A threshold above 100%?
Now, of course, there is the question of a sensible threshold for an alarm. Absolute thresholds such as 64 GB are of course very impractical if you monitor a large number of different servers. But to what should a relative value in percent then refer? From my point of view, it makes most sense to relate this value exclusively to the RAM. A threshold of 150% then suddenly makes sense! Because this means that the processes may consume up to 50% more memory than there is real RAM. This ensures that the majority of the processes can still be stored in RAM - even if the caches are still taken into account.

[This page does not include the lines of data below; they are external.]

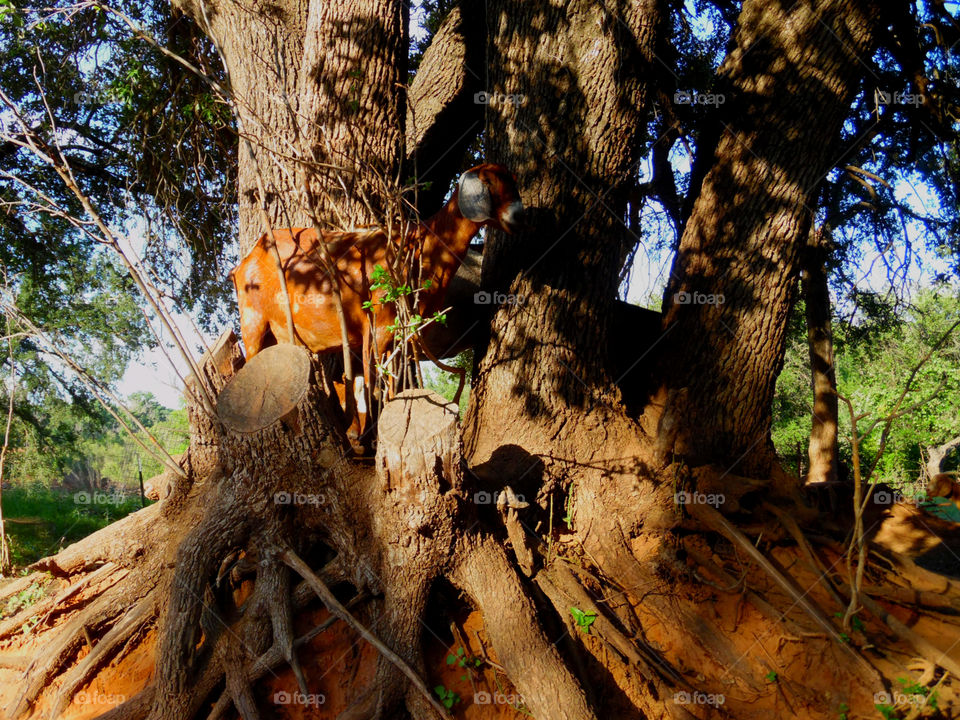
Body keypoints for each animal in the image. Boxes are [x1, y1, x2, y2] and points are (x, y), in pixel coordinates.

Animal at [230, 163, 523, 427]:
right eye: (489, 182)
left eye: (514, 182)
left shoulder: (399, 332)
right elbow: (376, 381)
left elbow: (391, 380)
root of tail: (244, 262)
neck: (416, 246)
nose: (519, 216)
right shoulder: (378, 324)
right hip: (253, 320)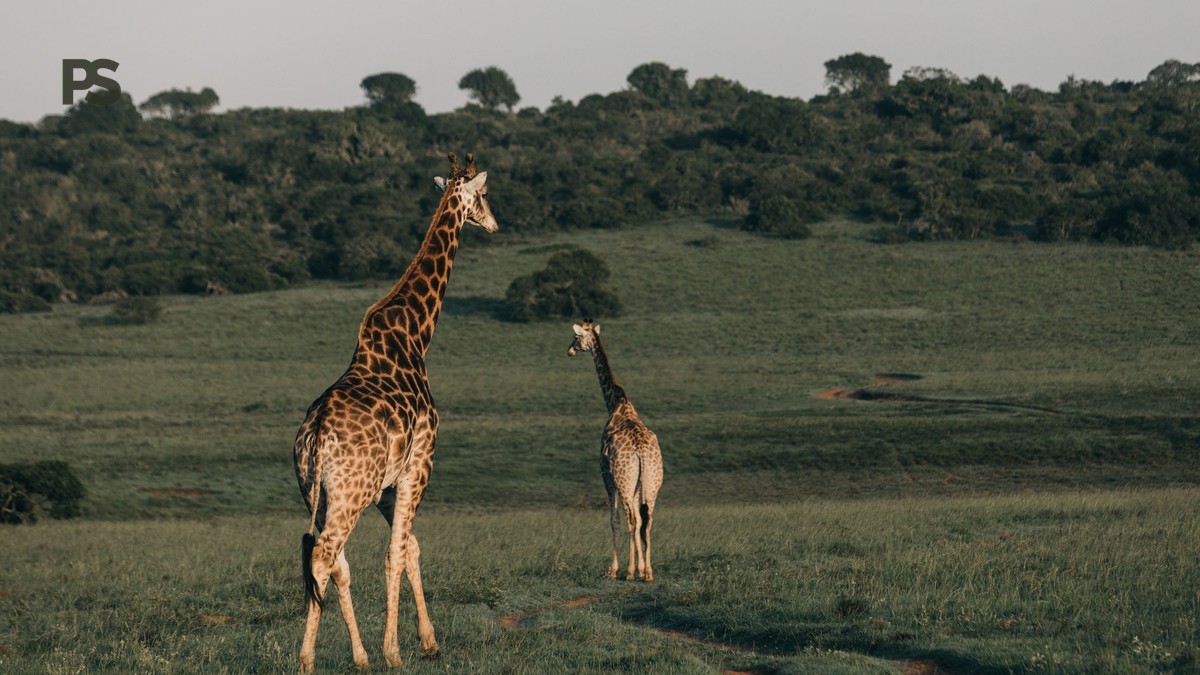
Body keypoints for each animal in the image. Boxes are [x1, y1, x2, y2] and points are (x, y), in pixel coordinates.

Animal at [293, 152, 497, 673]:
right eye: (485, 194)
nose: (493, 223)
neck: (415, 336)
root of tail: (315, 434)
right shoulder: (419, 465)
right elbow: (395, 554)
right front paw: (395, 651)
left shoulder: (387, 483)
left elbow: (411, 548)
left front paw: (426, 642)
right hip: (349, 494)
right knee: (324, 555)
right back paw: (307, 660)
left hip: (320, 493)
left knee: (334, 560)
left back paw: (358, 656)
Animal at [567, 320, 664, 582]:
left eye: (575, 337)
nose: (569, 351)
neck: (615, 402)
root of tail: (641, 451)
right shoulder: (637, 483)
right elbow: (640, 521)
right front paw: (640, 567)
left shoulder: (606, 474)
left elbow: (614, 519)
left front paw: (614, 569)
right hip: (652, 481)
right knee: (647, 520)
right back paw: (648, 573)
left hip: (623, 479)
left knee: (631, 518)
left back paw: (630, 572)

Further interesting memory values
If you have ever looked at
/proc/meminfo, you were surely surprised how many values there are and which information can be found beyond RAM and Swap. A few of them are quite relevant. I would like to mention two of them, both of which have created trouble for me:
Dirty (Filesystem Writeback)
The 'dirty' value includes blocks of files that have been modified by processes but not yet written to disk. Linux usually waits up to 30 seconds to write such blocks, hoping to be able to efficiently merge further changes into the same block. In a healthy, albeit heavily stressed system, this is what it looks like:
The individual peaks show situations where a large number of new files were created or changed in one sweep. This is no cause for concern, because the data was written to disk very quickly. However, if you have a situation where there is a permanent jam, it usually means a bottleneck in the disk IO. The system is not able to write the data back to disk in time.
There is a good test for this: Go to the command line and type the command
sync. This immediately aborts the 30 seconds wait and writes all outstanding data to disk. This should only take a few seconds. If the command lasts longer, there is cause for concern. Important modified data is only in the RAM and does not make it to the disk. It could also indicate a hardware defect in the disk subsystem. If
sync lasts even several hours, then you need to ring the alarm bells and urgent action is required.
Monitoring the dirty disk blocks can detect such situations and alert you in time.
Every process under Linux has a table that maps virtual memory addresses to physical memory addresses. The table also shows, for example, where something has been stored in the Swap space. It goes without saying that these pagetables must be stored in RAM and cannot be swapped. The following graph shows a server where everything is absolutely within limits:
Of course a maximum of 240 MB is a lot of memory only for these tables, considering that my first computer had only 4 MB at all. However, with 64 GB RAM in total this doesn't hurt.
In my time as a Linux consultant I had a customer who was running many Oracle databases on a large server. The architecture of Oracle allows many processes to handle requests to the database in parallel and communicate with it via Shared Memory. The customer had many of such processes active. Now the RAM for Shared Memory is really only needed once, but each process needs a Pagetable anyway, and the Shared Memory is reflected in each table again. These tables added up to more than 50% of the RAM on the system. The confusing thing was that this memory was not visible in the processes in
top or similar tools. Somehow the memory was gone, and nobody knew where it was going!
The solution was then very simple: You can activate so-called Huge Pages with Linux. Then a Page no longer manages 512 bytes, but e.g. 2 MB, and the tables become much smaller. But you have to find the root cause first. Therefore also checking Pagetables is a crucial for a good monitoring.
Memory monitoring is more than just a simple threshold for "used" RAM. Since the memory management is very different for each operating system, a good monitoring has to know and take into account its peculiarities.